I’m blindfolded, or rather I’m made to wear a snorkelling mask with, and with a rather surreal touch, there’s a picture of a hippo inside the mask blocking my vision. Salvador Dali would have been proud.

I’m escorted, on each side by a Shellback, through the ship, out into the Equatorial light and heat. I hear voices. I’m shoved on my shoulder and told to kneel. But I can see a hint of what is going on through a small gap. I’m kneeling, the sun beating down on my back.

“You, Jeremy Sutton-Hibbert, a pollywog, are charged with….”. My crimes were being read out in the court of Neptune. Had I really drilled a hole through from the darkroom to the showers in order to photograph the women naked ?. Possibly. Sounds like the type of thing a snapper would do. And then the verdict. I’m found guilty, surprise, surprise. “Any chance of appeal I ask ?”. I was made to kiss the feet of Neptune. And trust me his feet aren’t pretty. Next I’m hauled up. I’m taken to the side of the ship. “Can he swim?” I hear being asked. All I can see is a hippo.

“Climb the steps in front of you” I’m told. And I do as I say. I go up two steps, the hippo is taken away. In front of me, about four feet of wood, and then, beyond that, the SOUTH ATLANTIC.

I look around, and see the Shellbacks, Neptune in his tattoo’s looking triumphant, his wife beside him who looked vaguely familiar as the 2nd Engineer girl we had on board. All around Shellbacks with scars and swords.

I’m told to sit down on the plank and swing my legs into a huge oil drum that sits beside it. I look in. It ain’t pretty looking. In fact it just isn’t not pretty, it’s vile looking. I spot a dead fish looking back up at me. “In” they shout. And I’m in.

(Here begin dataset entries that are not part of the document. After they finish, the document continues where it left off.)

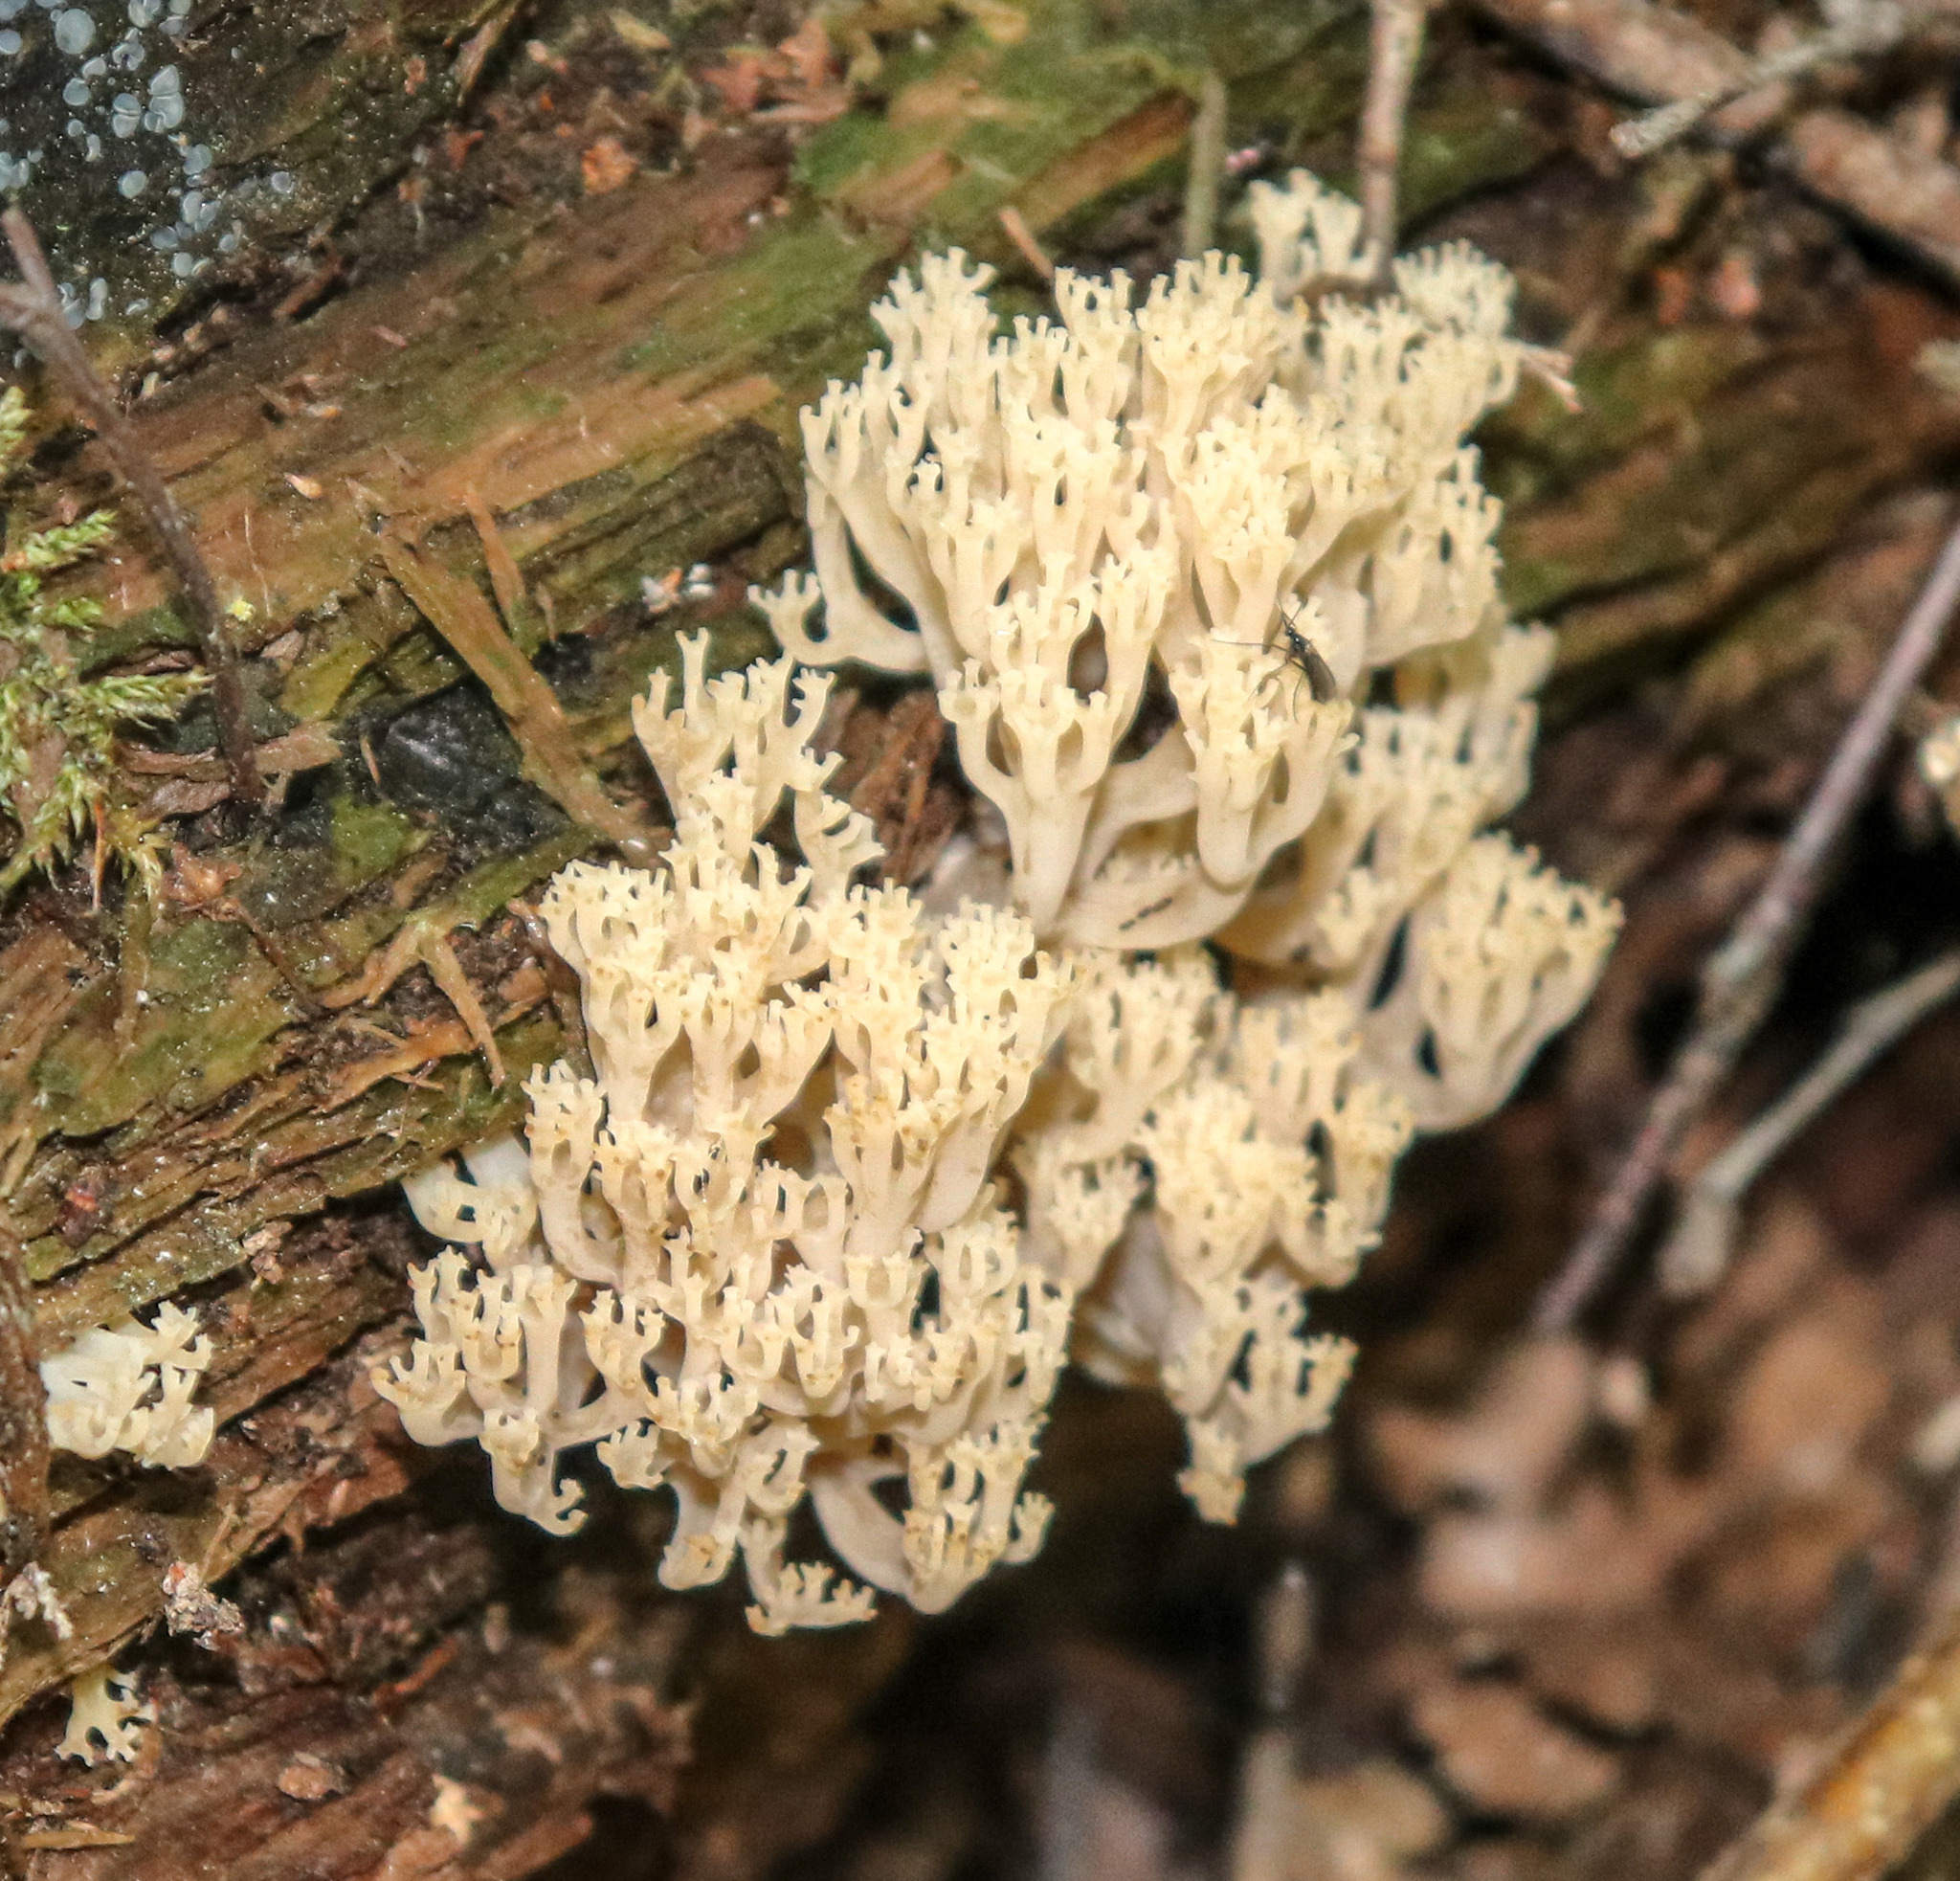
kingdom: Fungi
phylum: Basidiomycota
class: Agaricomycetes
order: Russulales
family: Auriscalpiaceae
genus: Artomyces
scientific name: Artomyces pyxidatus
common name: Crown-tipped coral fungus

Head down under the surface of the liquid, fish all around me. Dead putrifying fish. Vegetables, the leftovers of the previous week or so’s dinners. I’m choking. I come up for air and wretch. I’m ducked under again. F*ck. Back up. Gasp air. Back under. Up. “That’s enough” I hear. I’m helped out.

I run to the side railings and try to vomit over the side. Oh how the Shellbacks laughed. I’m wretching, and, steadying myself against the side. I keep trying to vomit but can’t.

“Go” they shout, and I’m gone, off back through the ship to the shower. Even in the shower I wretch. My clothes get changed, and eventually thrown away. I get my cameras and now as a Shellback, I’m back on deck, ready to photograph the other Pollywogs. Damn them for not respecting Neptune. (see photographs of Crossing the Equatorial Line ceremony here)

Hours later, we recieve our Crossing The Line certificates, and our new Shellback names which we’re told not to reveal.

An hour or two later and we cross the line for real. I watch on the ships navigation instruments, as the digits decrease 0′ 001.674S, 0’001.106S, and then it jumps, it’s going back up, 0′ 001.211 N. We never saw the line of zero’s, 0′ 000.000. We Crossed the Line due south of Cote D’Ivoire, a place in the deep blue I’ll always remember.

For three days the ship stank of putrid fish, of vegetables, and other toxic things. For three days we had to clean the route from deck to showers. Cap’n P.S. wondered why he’d ever left Switzerland.